» **Texto del ejercicio**:
+===+

Las mutaciones ontológicas por las que hemos atravesado como humanidad se han producido cuando una forma determinada de entender la realidad ya no permitía resolver los problemas que se presentaban. Un nuevo paradigma emergía.
Esa es nuestra situación actual.
No hay soluciones dentro de la racionalidad moderna que impera en la elite dominante, que no tiene nada que ofrecer porque no habita más que en el mundo simbólico de la búsqueda de un cero más en una planilla de Excel o en proyectos de inmortalidad cada vez más rimbombantes, al estilo de los 60 satélites en línea o autos girando en el espacio de Elon Musk. O de las pretensiones de conquistar el espacio de Bezos o Branson, o de hacer ingeniería con el clima terrestre de Gates. Es más de lo mismo, y es evidente que ya ni siquiera les ayuda a solucionar sus propias inseguridades existenciales.
Es evidente que tampoco hay más soluciones dentro de una de las principales disciplinas del sistema, la economía. Que modeliza un planeta sin límites y a un ser humano que alcanza la plenitud actuando egoístamente y compitiendo entre sí.
Pero principalmente, la modernidad racional dominante no podrá aportar soluciones una vez que la fe en el progreso, la que daba sentido al proyecto individual y social, pierde brillo ante nuestros ojos.
Y este es uno de los mayores problemas que tenemos en esta transición. Se cayó el sentido vital que aglutinaba a la humanidad y no ha surgido uno nuevo que logre la mayoría necesaria para reemplazarlo. Harari dice que nos quedamos sin "ficción compartida" que nos permita cooperar como humanidad.
Pero un nuevo modelo cognitivo de aprehender la realidad, otra forma de estar en el mundo está empezando a emerger muy lentamente,
Uno en que mente y cuerpo, símbolo y naturaleza se integran.
En el que a lo ilimitado de las posibilidades mentales integramos las constricciones del mundo físico, reconociéndonos interdependientes con un territorio, limitados por el tiempo.
En el que abandonemos nuestra concepción de identidad aislada, separada del resto de lo vivo y podamos reconocer y sentirnos que intersomos con todo lo existente.
En el que el sentido vital está en la cooperación humana para recuperar y cuidar una parte nuestra: a la Tierra, y darle una chance a nuestros hijos y nietos y a los demás vivientes, a los que hemos ocasionado tanto sufrimiento.

+===+

Traduce al inglés esta oración del texto sobre el cambio de paradigma: "Se cayó el sentido vital que aglutinaba a la humanidad y no ha surgido uno nuevo que logre la mayoría necesaria para reemplazarlo."

+===+

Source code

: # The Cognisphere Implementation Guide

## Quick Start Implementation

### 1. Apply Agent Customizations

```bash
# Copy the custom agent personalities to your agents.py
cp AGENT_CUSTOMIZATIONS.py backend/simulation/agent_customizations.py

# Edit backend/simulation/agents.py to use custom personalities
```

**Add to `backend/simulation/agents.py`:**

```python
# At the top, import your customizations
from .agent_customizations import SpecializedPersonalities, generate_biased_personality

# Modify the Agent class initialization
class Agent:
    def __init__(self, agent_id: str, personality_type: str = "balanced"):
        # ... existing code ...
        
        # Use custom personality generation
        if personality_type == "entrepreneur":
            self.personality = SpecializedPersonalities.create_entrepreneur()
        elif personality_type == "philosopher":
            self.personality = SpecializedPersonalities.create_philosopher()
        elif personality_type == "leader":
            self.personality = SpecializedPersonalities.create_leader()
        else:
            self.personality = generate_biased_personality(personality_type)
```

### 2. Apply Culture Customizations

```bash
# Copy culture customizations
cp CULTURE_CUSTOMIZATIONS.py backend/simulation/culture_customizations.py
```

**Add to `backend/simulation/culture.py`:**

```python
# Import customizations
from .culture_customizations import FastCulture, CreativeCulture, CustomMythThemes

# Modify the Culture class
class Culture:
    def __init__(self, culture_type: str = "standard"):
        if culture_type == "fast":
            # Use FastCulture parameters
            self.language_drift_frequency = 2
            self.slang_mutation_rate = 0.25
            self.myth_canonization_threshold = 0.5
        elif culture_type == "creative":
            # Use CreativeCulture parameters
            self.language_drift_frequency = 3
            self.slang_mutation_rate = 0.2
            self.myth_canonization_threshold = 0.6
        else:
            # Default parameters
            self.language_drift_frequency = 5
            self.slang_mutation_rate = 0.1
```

+===+

» **Resultado del ejercicio**: The sense of life that held humanity together has collapsed, and no new one has emerged that wins the majority needed to replace it.